— И вы, робкий юноша, — поспешно, с иронией подхватила она, — не решились даже поклониться, столкнувшись лицом к лицу? Ужасно это на вас похоже.
— Только похоже. Потому что вчера вы, вероятно, приняли за меня кого-то другого. Ведь здесь, на Кавказе; для глаз красивой женщины мы все одинаково безразличны, — не улыбнувшись и со вздохом быстро отпарировал Лермонтов.
Сероглазая незнакомка там, возле ванного домика, должна была видеть все оттенки игры на его лице. О, конечно, она разглядит, что это даже не увлеченье.
«Но Самсонов…» Радостное возбуждение помешало даже про себя высказать эту мысль до конца.

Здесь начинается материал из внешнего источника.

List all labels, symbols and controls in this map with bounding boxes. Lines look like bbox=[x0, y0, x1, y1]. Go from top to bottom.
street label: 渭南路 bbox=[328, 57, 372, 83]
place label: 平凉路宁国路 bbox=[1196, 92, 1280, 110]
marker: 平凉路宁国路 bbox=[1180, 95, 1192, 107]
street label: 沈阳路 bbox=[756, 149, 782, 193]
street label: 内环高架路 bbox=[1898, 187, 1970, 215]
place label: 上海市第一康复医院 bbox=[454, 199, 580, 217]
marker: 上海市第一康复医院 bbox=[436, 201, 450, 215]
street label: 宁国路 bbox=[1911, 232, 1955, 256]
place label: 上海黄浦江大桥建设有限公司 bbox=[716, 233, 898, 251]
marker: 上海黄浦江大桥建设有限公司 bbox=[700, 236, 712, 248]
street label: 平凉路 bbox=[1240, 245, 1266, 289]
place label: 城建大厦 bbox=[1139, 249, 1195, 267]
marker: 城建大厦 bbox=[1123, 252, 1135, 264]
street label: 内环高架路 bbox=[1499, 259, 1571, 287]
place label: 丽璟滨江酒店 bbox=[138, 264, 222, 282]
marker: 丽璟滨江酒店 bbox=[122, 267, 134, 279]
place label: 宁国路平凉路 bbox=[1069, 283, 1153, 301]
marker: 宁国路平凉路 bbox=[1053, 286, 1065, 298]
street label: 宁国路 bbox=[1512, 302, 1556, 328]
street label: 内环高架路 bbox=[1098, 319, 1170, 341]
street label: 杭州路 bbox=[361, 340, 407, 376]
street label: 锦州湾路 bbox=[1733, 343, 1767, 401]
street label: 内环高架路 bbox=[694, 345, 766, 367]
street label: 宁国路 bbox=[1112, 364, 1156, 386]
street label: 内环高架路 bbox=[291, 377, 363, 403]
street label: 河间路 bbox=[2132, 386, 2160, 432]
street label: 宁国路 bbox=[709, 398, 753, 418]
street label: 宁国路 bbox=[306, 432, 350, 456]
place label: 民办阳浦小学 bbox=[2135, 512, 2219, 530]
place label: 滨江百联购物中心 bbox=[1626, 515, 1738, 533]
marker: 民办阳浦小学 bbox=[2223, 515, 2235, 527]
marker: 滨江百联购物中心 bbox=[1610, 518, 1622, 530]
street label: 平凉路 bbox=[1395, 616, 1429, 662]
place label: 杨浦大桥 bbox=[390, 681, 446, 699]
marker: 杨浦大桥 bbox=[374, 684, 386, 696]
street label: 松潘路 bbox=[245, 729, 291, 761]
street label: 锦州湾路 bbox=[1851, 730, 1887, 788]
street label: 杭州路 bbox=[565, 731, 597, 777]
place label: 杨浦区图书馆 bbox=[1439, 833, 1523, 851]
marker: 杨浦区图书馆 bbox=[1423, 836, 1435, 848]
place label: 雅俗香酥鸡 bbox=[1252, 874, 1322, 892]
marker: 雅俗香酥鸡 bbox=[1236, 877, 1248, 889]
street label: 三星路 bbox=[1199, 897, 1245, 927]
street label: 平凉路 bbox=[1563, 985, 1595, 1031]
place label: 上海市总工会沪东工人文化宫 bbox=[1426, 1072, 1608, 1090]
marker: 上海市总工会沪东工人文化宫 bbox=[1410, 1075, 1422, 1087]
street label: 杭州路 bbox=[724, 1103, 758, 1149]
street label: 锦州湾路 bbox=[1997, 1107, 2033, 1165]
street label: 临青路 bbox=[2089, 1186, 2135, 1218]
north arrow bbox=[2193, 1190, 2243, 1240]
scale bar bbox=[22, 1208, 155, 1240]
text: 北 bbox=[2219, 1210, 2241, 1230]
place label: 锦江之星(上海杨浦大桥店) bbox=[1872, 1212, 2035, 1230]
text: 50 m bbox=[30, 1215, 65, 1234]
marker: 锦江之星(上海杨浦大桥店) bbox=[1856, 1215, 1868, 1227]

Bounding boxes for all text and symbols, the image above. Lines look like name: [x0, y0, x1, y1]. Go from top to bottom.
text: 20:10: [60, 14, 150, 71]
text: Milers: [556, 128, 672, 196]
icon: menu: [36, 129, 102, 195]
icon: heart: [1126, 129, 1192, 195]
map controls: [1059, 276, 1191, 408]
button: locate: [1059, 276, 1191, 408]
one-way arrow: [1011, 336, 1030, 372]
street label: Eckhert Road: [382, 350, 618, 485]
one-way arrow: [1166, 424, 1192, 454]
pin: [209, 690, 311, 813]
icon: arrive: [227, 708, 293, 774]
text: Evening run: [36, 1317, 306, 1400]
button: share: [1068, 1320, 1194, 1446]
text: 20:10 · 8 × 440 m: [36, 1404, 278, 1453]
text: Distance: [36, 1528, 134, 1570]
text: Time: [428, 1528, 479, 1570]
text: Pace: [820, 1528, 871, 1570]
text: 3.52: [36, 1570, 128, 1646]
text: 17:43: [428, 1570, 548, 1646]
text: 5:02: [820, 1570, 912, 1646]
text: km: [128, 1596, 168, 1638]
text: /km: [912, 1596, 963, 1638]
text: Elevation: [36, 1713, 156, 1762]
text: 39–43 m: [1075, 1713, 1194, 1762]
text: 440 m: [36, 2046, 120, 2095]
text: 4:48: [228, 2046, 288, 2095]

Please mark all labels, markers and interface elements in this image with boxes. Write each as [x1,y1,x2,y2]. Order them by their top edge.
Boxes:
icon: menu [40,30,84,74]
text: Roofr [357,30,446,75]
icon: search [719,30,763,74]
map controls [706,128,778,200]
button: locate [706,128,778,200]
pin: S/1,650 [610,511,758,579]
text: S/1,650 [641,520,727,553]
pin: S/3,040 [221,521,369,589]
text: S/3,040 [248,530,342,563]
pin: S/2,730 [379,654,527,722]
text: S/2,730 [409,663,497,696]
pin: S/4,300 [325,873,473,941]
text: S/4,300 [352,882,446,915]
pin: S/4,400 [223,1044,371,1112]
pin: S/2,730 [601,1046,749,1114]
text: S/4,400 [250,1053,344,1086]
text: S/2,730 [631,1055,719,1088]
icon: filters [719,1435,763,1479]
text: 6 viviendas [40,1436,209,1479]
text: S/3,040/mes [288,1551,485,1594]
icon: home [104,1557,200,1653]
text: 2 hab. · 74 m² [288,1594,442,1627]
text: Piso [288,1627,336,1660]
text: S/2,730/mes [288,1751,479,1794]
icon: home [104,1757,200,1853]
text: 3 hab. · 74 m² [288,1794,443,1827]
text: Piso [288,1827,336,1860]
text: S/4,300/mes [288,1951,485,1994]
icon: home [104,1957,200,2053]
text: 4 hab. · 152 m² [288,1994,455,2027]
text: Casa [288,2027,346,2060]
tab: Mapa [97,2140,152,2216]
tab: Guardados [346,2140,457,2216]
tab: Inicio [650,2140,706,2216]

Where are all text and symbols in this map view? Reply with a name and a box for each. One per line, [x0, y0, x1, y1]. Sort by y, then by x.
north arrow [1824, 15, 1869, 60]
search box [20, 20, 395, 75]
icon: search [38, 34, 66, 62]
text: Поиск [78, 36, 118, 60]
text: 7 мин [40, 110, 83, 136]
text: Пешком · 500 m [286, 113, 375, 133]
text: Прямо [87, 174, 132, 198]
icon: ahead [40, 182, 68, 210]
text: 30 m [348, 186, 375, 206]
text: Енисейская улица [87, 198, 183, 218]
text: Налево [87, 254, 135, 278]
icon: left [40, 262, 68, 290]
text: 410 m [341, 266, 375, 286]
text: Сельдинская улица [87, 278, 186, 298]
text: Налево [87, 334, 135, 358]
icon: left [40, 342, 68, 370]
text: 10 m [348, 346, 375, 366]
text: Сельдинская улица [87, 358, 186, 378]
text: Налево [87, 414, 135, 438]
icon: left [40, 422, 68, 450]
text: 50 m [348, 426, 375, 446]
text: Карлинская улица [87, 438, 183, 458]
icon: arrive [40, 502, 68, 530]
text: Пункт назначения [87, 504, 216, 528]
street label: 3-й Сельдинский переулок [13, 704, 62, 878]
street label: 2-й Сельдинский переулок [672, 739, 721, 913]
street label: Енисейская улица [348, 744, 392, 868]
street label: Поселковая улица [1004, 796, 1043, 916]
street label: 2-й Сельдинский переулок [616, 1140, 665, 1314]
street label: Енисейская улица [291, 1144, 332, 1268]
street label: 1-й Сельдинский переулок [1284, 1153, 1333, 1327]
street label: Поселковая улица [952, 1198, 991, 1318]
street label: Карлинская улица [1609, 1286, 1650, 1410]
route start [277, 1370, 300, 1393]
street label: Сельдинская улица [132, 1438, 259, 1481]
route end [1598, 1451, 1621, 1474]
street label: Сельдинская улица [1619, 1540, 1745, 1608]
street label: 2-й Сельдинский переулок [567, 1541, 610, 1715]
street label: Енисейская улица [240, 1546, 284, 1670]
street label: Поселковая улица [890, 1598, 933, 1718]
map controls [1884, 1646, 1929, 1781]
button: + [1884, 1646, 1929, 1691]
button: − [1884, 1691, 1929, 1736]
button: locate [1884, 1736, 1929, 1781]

Вечером в местной ресторации давали бал.
По углам и возле буфета скучали почтенные и добродетельные папаши и мамаши. Молодёжь, поднимая пыль с плохо натёртого и неровного паркета, кружилась в танцах, кавалеры преимущественно были штатские. Военные допускались только в мундирах, а где взять мундир офицеру, спущенному из экспедиции на какую-нибудь неделю? За раскрытыми окнами чернели купы деревьев и пышные шапки кустарников. В полосе падающего света к окну тянулись головы в военных фуражках. Лишённые возможности принять участие в танцах развлекались, перебрасываясь через окно с танцующими замечаниями и шутками.
Надежда Фёдоровна давно уже заметила большие и выразительные глаза, жадно пожиравшие её каждый раз, когда она проходила мимо окна. От их взгляда ей делалось беспокойно и как-то чуть-чуть по-страшному томительно.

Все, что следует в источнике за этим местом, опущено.